The new White Horse of 1898 is no longer a pub – it was converted into flats late in the 20th century.

The new White Horse of 1898 is no longer a pub – it was converted into flats late in the 20th century.

‘I do not mean “Let them advertise it,” in the ordinary acceptation of the word. But let them more conspicuously take a greater and more lively personal interest in each and every matter – be it never so trivial – connected with towns and villages and highways and hedgerows of Dorset. By doing so they will unconsciously make known the resources of the county and attract the visitor to her. And – directly or indirectly – scarce any Dorsetshire locality but will benefit thereby.’

‘The “thin population” and their old-world ways are what makes the county so charming. But ’twould be none the worse for visitors of the right sort. And there should be a regular influx of such, you know, to the prosperity of the shire. Such dear old houses as was the quaint “White Horse” would have their contingent of just the class of tourists as would suffice to veto their disappearance, and much that is picturesque might be saved. And – and I deliberately repeat the words – scarce a locality but would benefit.

It is intriguing that the writer’s affectionate but patronising assumption is that Dorset people cannot produce the pressure needed to preserve old buildings themselves – the ‘best folk’ and ‘visitors of the right sort’ need to come on holiday to Dorset, and ‘just the class of tourists as would suffice to veto’ the demolition of buildings like the White Horse. It certainly was true that in the 1890s, the only part of the county involved in tourism was the coast, where the ‘best folk’ had been coming for more than 150 years.

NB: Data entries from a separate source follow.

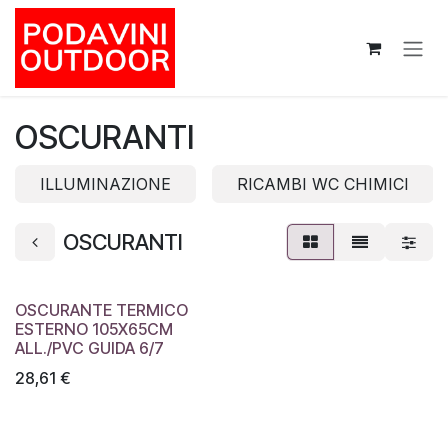
Passa al contenuto
OSCURANTI
ILLUMINAZIONE
RICAMBI WC CHIMICI
OSCURANTI
OSCURANTE TERMICO
ESTERNO 105X65CM
ALL./PVC GUIDA 6/7
28,61
€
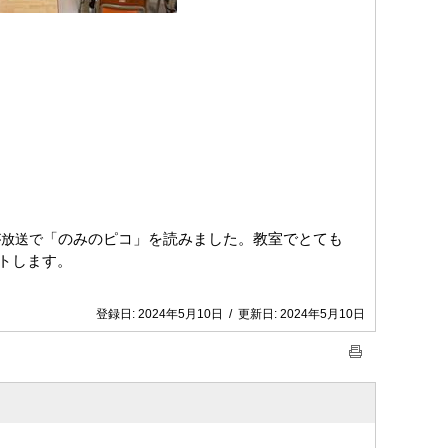
「のみのピコ」を読みました。教室でとても
が放送で
トします。
登録日:
2024年5月10日
/
更新日:
2024年5月10日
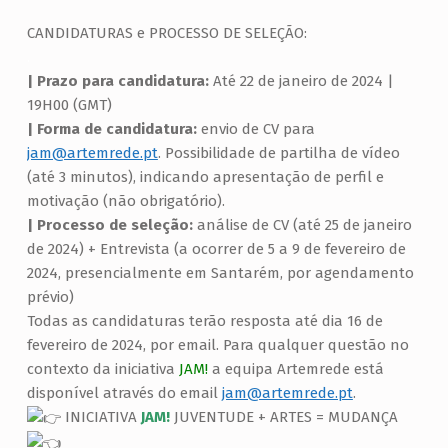
CANDIDATURAS e PROCESSO DE SELEÇÃO:
.
| Prazo para candidatura:
Até 22 de janeiro de 2024 |
19H00 (GMT)
| Forma de candidatura:
envio de CV para
jam@artemrede.pt
. Possibilidade de partilha de vídeo
(até 3 minutos), indicando apresentação de perfil e
motivação (não obrigatório).
| Processo de seleção:
análise de CV (até 25 de janeiro
de 2024) + Entrevista (a ocorrer de 5 a 9 de fevereiro de
2024, presencialmente em Santarém, por agendamento
prévio)
Todas as candidaturas terão resposta até dia 16 de
fevereiro de 2024, por email. Para qualquer questão no
contexto da iniciativa
JAM!
a equipa Artemrede está
disponível através do email
jam@artemrede.pt
.
INICIATIVA
JAM!
JUVENTUDE + ARTES = MUDANÇA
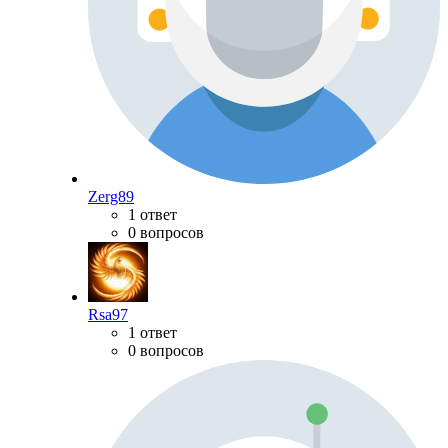
Zerg89
1 ответ
0 вопросов
Rsa97
1 ответ
0 вопросов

Inland Dorset was little known and, despite SPAB, there was little pressure inside the county to preserve its heritage.

The Weymouth architect, Wamsley Lewis, founded the Weymouth Civic Society in 1942, when the National Buildings Record was just being established (leading to a proper ‘listing’ from 1947), and his article on ‘Buildings and Preservation’ shows that little progress had been made since the 1890s: ‘In our towns, countless fine buildings of past periods have had to give way to commercialism or the temporary requirements of mere fashion; in the country, thousands of square miles of our beautiful land have been lost to bad and ugly building development …. Foreigners when visiting our country are amazed that a country with a history of which we are so justly proud should carelessly destroy so much that is worthy of preservation and the very evidence of our history.’

Lewis thought that ‘Among the minor domestic buildings in Dorset worthy for preservation are numerous simple farmhouses, cottages and inns which exhibit a tradition in local workmanship and design …. By the local materials used in their construction and the shapes of their plans and roofs, they exhibit the local characteristic so strongly that one is left in no doubt as to which county one is in.’

Like Hardy, Wamsley Lewis would have loved the picturesque old White Horse, but let us leave the last word to the Bridport News writer: ‘Let nothing Dorsettian, therefore, be lost; cherish each “oddment” tenderly; let love for the sweet countryside be a something ever growing warmer and yet more warm; induce “outsiders” to love it too. And a benison both on shire and people!’